課題
色素性母斑に関する本文のうち、「治療方針を決める際は良性か悪」で始まり「いて最大限丁寧に縫合します)」まで続く部分を、「病理検査」を「組織検査」に改めて書き直してください。

色素性母斑(ホクロ)

色素性母斑(ホクロ)とは?

色素性母斑はホクロのことで、一般的には大小さまざまで平坦なものから盛り上がったもの、黒いものから茶色(褐色)のものまであり、生まれつきからあるものやあとで出現することもあります。生まれつき皮膚のかなりの部分に色素性母斑がひろがっている場合には、巨大色素性母斑と呼ばれることもあります。

色素性母斑(ホクロ)の原因

正確な原因はわかっていませんが、遺伝や体質が関与しているとされています。

色素性母斑(ホクロ)の症状

症状としては、盛り上がったもの、平らなもの、毛が生えているものなど、さまざまな形があり、ほとんどが1~3mm程度の大きさです。
稀にゆっくりと大きくなることがあります。

色素性母斑(ホクロ)の治療法

治療方針を決める際は良性か悪性を鑑別することです。肉眼のみでは良性と悪性の鑑別は難しいため、拡大鏡を使い診断します。良性の場合は手術やレーザーで治療を行います。
しかし、悪性化の心配がある場合はくり抜いた組織を病理検査します。
くり抜いたあとは縫合せず、傷が自然に治るまで約2週間軟膏治療を行い、治った直後は赤みのある傷跡になりますが、徐々に色が薄れ数か月経てば目立ちにくくなります。

手術

皮膚を紡錘形に切除し、色素性母斑を取り除き、手術後1週間で抜糸を行います。
手術時間は5~20分程度で保険適用の治療法です。手術後に再発することはほとんどありません。

ホクロの3倍ほどの大きさのキズ痕になります(形成外科の手技を用いて最大限丁寧に縫合します)

ホクロと皮膚がん(悪性黒色腫)の違い

ホクロのように見えても、稀に皮膚がん(悪性黒色腫)の場合があります。以下のような変化がある場合は、早めに皮膚科を受診しましょう。

受診目安(ABCDEルール)

  • A(Asymmetry:非対称性)
    形が左右対称でなく、いびつになっている
  • B(Border:境界)
    境界がギザギザしてはっきりしない
  • C(Color:色調)
    黒、茶、グレーなど色ムラがある
  • D(Diameter:直径)
    6mm以上の大きさがある
  • E(Evolving:進行)

演習データ

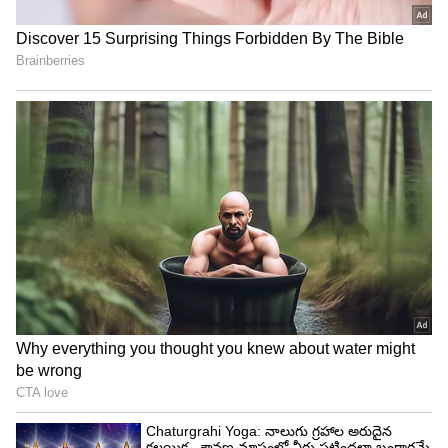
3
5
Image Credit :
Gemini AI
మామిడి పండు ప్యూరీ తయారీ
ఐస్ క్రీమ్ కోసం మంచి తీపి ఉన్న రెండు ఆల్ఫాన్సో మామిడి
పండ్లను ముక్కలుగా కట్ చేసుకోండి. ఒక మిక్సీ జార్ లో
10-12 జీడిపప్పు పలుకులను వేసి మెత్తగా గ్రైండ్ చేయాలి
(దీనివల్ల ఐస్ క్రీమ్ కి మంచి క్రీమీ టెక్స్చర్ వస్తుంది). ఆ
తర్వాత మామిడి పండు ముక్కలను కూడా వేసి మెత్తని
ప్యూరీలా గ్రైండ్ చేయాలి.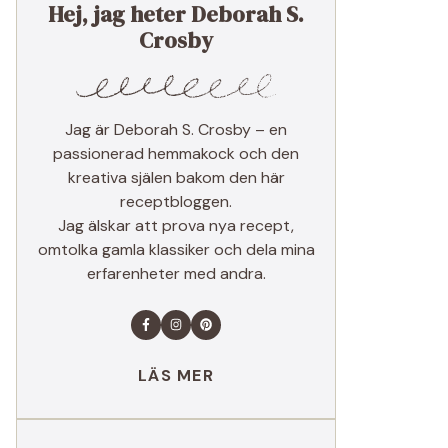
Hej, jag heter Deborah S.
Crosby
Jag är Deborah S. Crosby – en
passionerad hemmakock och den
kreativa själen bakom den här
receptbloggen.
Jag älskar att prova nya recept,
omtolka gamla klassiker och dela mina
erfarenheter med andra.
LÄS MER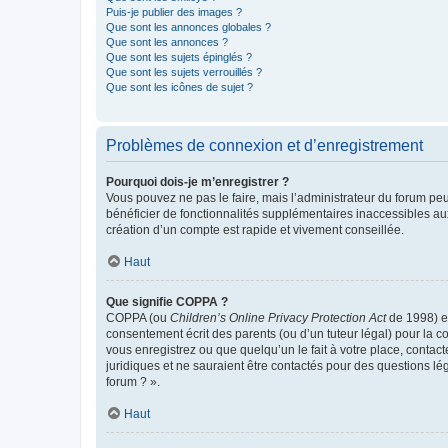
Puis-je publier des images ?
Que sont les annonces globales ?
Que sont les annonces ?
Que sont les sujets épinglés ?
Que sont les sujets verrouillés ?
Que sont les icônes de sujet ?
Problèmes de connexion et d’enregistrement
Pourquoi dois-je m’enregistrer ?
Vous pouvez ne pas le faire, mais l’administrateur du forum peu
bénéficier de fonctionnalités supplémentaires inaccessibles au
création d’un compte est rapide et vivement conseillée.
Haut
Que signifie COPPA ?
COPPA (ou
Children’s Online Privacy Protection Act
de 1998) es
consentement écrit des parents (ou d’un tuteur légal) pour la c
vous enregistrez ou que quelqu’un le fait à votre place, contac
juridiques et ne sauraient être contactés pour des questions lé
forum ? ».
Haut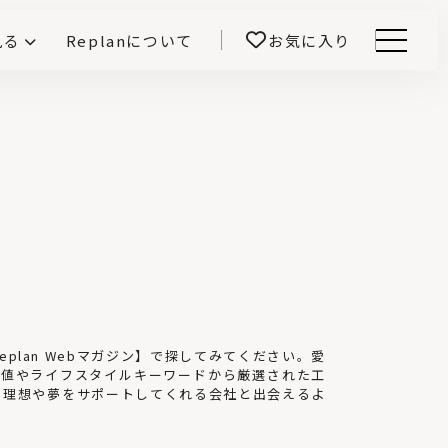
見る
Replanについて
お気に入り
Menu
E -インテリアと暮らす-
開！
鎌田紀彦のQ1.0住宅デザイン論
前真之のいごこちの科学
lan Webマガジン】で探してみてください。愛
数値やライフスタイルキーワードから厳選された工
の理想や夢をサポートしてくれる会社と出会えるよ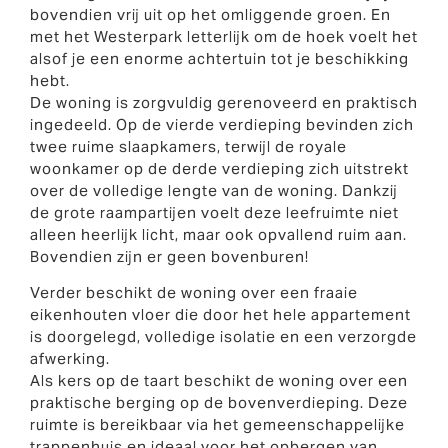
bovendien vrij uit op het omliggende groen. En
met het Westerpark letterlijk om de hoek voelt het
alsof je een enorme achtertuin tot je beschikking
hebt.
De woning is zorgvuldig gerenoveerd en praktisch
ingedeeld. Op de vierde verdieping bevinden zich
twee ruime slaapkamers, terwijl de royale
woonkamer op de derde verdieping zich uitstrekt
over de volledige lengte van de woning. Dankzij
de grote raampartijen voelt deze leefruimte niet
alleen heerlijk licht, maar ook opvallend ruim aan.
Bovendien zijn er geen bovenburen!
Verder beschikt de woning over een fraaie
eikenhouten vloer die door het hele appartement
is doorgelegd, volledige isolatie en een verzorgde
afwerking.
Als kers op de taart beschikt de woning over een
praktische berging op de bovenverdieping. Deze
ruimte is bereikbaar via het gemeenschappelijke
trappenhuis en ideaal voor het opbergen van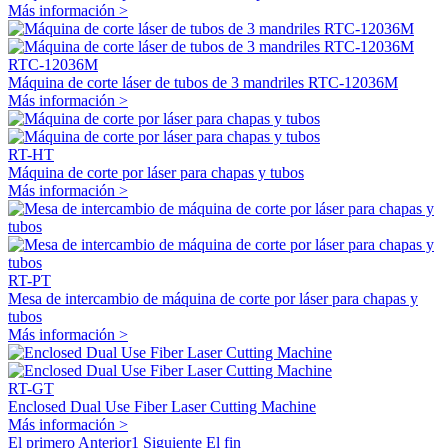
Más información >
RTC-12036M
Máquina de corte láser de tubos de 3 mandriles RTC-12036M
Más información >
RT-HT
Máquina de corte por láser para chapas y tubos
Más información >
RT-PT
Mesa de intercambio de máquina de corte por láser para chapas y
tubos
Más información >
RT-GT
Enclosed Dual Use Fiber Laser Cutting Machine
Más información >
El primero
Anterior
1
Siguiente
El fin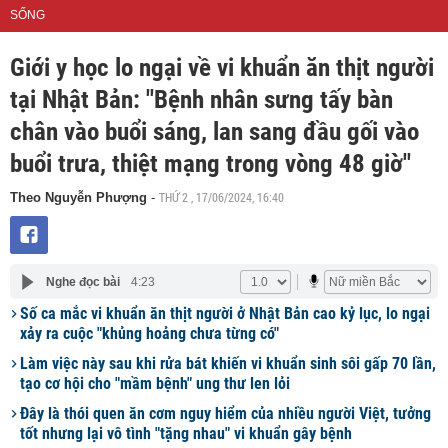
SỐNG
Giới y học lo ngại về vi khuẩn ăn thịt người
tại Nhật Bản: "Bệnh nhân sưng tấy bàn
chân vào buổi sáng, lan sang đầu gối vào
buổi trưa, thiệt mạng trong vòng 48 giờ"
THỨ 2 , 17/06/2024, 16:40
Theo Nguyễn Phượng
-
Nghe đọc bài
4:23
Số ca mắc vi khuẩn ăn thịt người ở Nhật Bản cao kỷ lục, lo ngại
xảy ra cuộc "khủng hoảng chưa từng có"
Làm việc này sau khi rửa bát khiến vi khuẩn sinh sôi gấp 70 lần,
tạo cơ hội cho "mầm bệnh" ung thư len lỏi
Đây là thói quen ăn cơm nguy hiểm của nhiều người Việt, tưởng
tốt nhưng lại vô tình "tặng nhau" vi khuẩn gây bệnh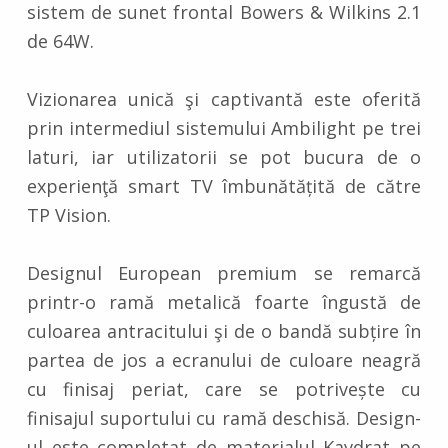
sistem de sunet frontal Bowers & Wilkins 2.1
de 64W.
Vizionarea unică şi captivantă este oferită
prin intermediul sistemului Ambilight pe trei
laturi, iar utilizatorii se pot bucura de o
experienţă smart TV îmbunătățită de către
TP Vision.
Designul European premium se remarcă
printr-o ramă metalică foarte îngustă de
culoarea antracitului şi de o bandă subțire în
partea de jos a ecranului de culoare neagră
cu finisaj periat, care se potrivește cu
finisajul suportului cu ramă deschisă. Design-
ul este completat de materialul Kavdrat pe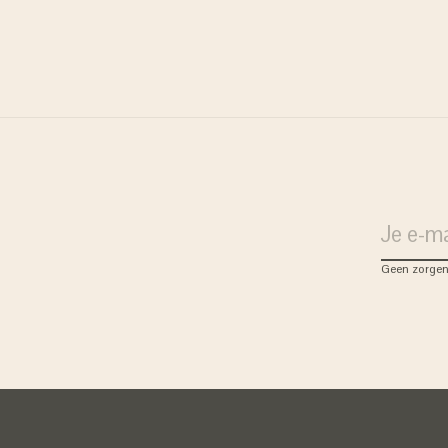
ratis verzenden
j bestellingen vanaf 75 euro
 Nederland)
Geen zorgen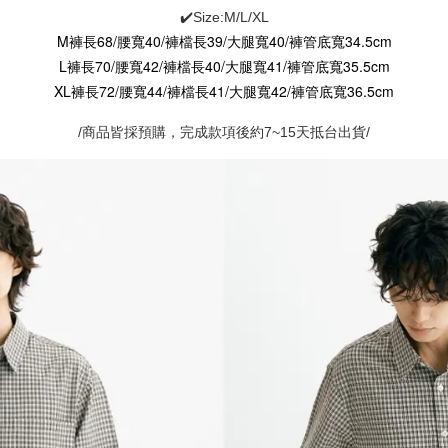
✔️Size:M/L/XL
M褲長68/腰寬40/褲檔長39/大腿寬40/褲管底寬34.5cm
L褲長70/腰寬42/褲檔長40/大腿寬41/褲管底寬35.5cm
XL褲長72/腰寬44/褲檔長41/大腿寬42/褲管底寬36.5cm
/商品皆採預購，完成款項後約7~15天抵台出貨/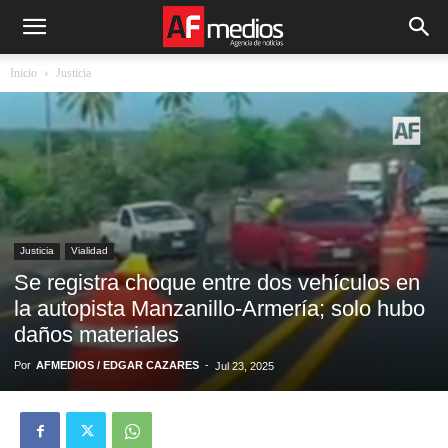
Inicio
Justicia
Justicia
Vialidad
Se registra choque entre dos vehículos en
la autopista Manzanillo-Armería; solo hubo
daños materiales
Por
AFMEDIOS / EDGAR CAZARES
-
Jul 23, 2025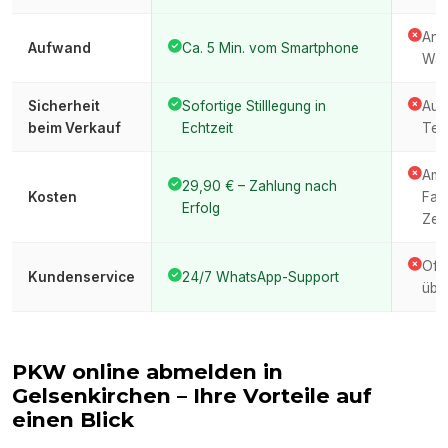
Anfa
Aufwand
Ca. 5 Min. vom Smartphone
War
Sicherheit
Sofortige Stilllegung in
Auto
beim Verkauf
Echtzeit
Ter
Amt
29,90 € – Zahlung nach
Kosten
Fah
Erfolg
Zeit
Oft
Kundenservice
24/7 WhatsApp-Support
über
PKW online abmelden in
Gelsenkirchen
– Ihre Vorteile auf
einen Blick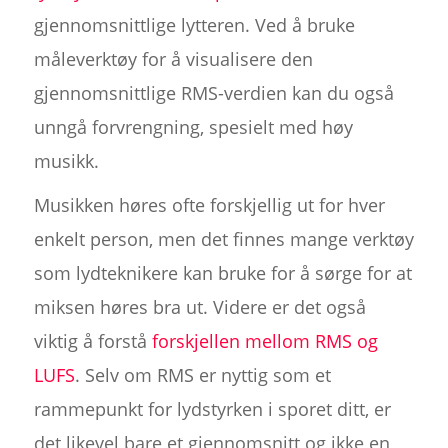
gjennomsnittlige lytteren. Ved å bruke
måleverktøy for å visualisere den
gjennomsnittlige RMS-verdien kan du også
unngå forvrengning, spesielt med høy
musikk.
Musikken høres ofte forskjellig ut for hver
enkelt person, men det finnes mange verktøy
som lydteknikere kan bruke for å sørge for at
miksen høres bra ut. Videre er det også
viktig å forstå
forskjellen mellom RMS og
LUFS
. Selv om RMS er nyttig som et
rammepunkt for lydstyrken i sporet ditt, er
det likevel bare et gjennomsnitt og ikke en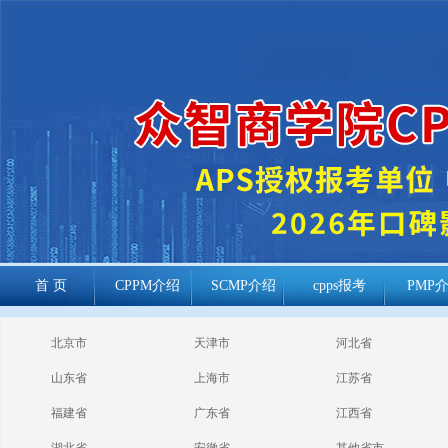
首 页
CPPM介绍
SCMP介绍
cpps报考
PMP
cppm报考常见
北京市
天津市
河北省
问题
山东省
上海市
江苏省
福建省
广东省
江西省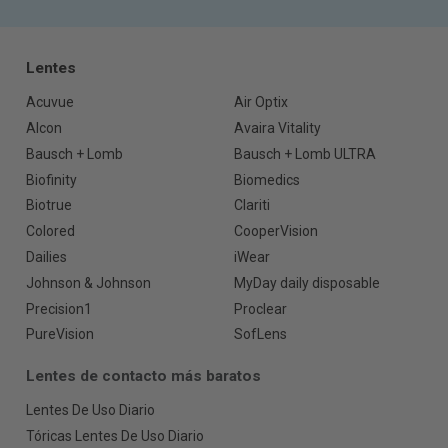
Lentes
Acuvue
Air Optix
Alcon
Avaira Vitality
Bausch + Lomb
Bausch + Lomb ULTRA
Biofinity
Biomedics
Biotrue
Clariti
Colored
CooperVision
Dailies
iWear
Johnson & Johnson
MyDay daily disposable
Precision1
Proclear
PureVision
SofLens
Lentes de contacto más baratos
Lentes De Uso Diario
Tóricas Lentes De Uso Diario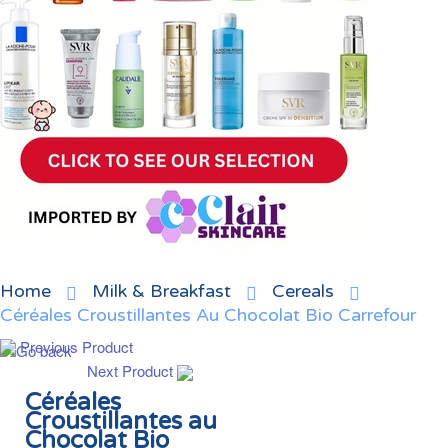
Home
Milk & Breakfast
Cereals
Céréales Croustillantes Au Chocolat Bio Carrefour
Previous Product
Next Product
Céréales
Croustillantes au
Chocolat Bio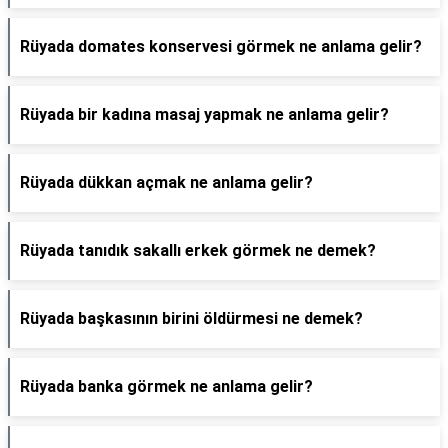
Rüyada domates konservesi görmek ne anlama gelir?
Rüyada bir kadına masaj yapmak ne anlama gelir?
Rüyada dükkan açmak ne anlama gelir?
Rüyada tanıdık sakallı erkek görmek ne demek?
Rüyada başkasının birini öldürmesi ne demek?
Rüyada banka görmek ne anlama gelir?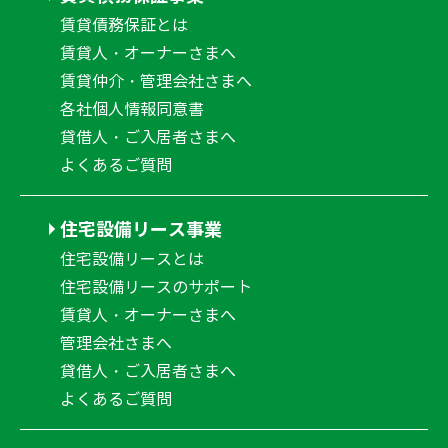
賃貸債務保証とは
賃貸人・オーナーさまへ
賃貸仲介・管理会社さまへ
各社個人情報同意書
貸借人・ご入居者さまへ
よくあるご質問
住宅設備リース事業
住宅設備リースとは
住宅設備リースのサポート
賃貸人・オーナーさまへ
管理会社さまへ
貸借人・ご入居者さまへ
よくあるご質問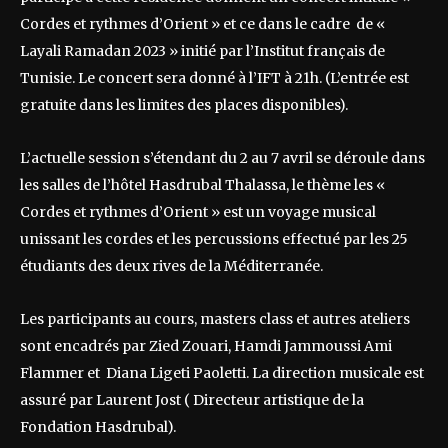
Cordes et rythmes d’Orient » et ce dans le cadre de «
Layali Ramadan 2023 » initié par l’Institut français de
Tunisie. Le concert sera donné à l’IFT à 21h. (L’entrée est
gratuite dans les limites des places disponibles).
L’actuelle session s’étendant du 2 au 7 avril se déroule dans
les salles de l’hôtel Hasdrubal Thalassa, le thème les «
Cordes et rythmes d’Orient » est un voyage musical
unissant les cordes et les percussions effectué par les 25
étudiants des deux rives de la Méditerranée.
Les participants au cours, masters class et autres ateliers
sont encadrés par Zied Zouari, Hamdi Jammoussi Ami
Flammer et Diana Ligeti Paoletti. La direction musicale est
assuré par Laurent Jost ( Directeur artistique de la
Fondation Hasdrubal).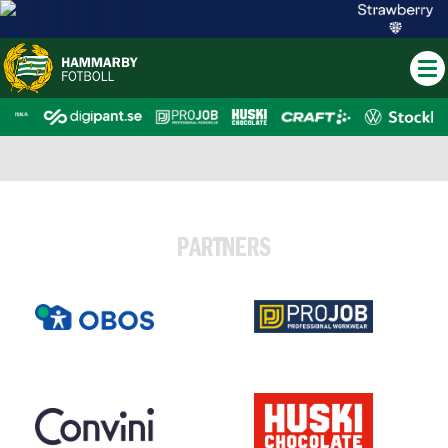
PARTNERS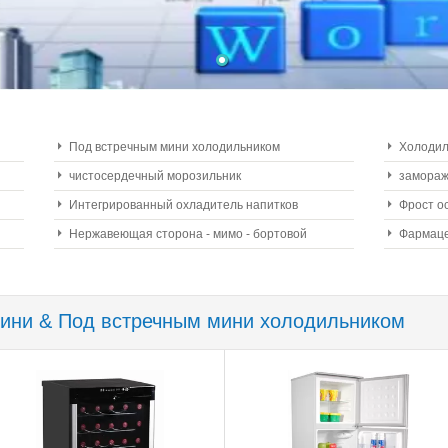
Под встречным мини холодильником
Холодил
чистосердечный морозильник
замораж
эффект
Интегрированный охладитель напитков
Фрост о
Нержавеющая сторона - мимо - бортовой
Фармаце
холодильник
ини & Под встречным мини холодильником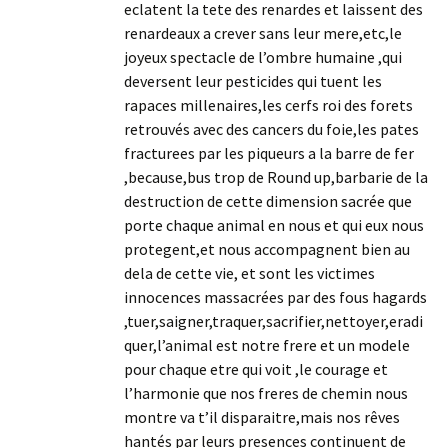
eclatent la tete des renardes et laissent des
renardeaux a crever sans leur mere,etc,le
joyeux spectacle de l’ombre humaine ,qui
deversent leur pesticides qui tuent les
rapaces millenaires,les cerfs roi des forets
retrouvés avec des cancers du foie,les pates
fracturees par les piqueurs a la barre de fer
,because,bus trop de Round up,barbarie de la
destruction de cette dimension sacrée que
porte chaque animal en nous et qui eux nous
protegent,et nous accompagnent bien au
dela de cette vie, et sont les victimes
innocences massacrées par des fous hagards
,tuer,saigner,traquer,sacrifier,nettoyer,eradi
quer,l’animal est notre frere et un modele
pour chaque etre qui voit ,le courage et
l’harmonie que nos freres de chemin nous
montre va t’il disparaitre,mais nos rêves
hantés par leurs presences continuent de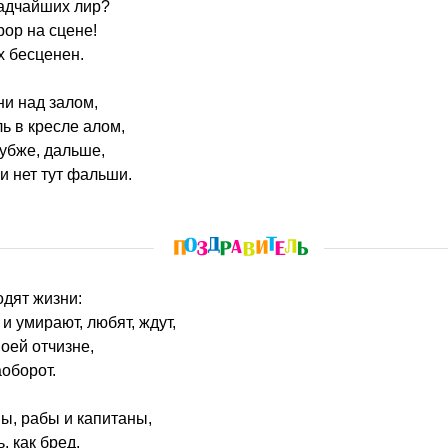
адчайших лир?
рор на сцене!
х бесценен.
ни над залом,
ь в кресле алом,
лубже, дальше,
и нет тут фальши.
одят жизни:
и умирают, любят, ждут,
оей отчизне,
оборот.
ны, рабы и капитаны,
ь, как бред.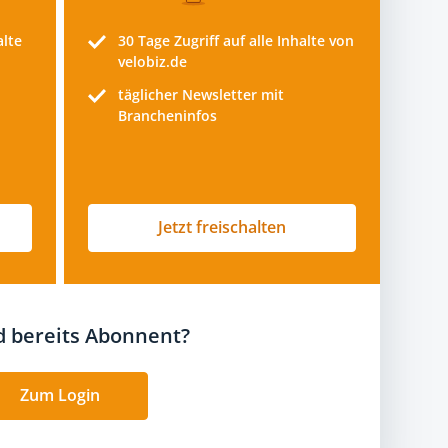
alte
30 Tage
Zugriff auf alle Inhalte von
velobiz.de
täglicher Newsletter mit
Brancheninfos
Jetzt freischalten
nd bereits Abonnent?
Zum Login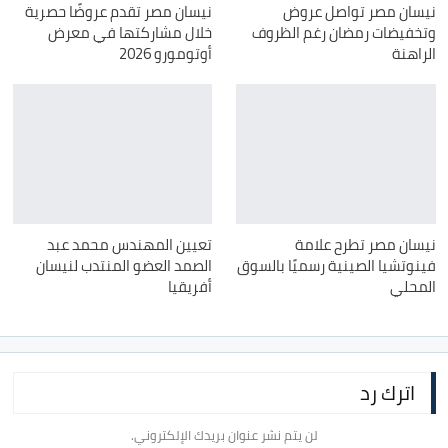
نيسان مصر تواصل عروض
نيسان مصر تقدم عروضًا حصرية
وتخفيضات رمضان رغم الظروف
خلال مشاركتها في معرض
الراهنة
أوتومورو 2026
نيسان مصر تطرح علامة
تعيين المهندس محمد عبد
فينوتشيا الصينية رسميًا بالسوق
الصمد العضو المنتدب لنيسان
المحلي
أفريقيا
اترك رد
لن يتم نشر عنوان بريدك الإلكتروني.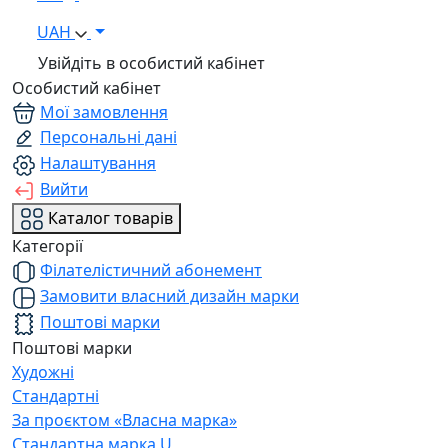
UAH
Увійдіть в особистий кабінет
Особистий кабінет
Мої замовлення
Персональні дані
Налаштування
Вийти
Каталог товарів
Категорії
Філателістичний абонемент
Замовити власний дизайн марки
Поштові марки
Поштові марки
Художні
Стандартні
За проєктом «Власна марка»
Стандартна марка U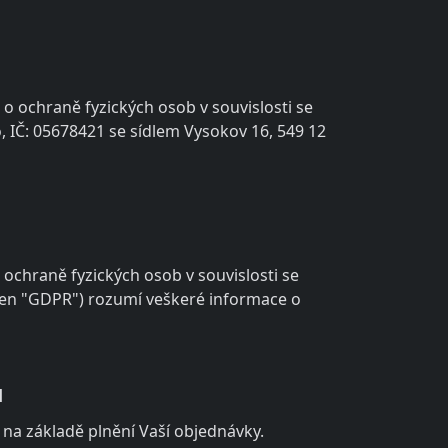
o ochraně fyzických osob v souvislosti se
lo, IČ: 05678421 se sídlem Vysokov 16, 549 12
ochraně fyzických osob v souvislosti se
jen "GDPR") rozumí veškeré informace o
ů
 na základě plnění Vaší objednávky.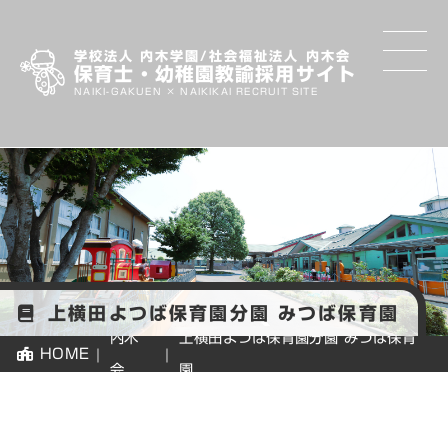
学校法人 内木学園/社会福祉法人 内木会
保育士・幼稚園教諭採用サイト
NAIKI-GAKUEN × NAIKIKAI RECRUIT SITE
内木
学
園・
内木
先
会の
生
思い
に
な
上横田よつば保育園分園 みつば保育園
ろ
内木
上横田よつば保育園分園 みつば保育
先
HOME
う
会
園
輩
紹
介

解答
治療方針を決める際は良性か悪性を鑑別することです。肉眼のみでは良性と悪性の鑑別は難しいため、拡大鏡を使い診断します。良性の場合は手術やレーザーで治療を行います。
しかし、悪性化の心配がある場合はくり抜いた組織を組織検査します。
くり抜いたあとは縫合せず、傷が自然に治るまで約2週間軟膏治療を行い、治った直後は赤みのある傷跡になりますが、徐々に色が薄れ数か月経てば目立ちにくくなります。

手術

皮膚を紡錘形に切除し、色素性母斑を取り除き、手術後1週間で抜糸を行います。
手術時間は5~20分程度で保険適用の治療法です。手術後に再発することはほとんどありません。

ホクロの3倍ほどの大きさのキズ痕になります(形成外科の手技を用いて最大限丁寧に縫合します)